### Entries shown

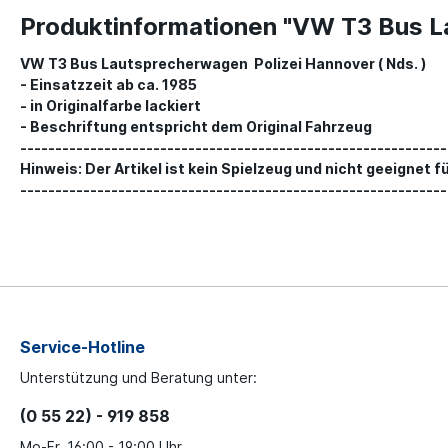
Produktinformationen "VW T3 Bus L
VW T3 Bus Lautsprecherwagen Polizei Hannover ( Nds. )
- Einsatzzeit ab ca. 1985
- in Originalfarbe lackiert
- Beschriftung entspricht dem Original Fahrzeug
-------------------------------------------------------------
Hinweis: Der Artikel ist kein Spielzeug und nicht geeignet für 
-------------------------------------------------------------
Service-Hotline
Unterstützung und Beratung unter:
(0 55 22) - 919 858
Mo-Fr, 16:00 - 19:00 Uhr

######
### Entries shown

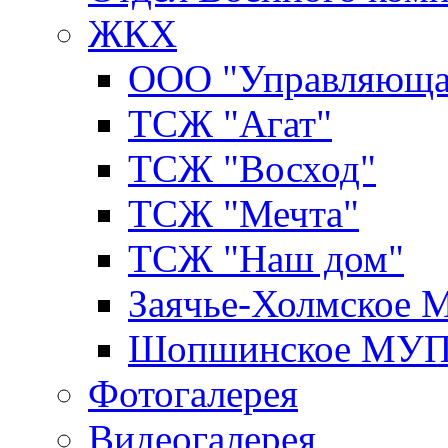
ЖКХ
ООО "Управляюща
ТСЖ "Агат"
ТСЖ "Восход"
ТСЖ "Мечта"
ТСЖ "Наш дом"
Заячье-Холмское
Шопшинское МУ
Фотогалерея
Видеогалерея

######

How many lines of the records above contain the word "entspricht"? Report only the number.

1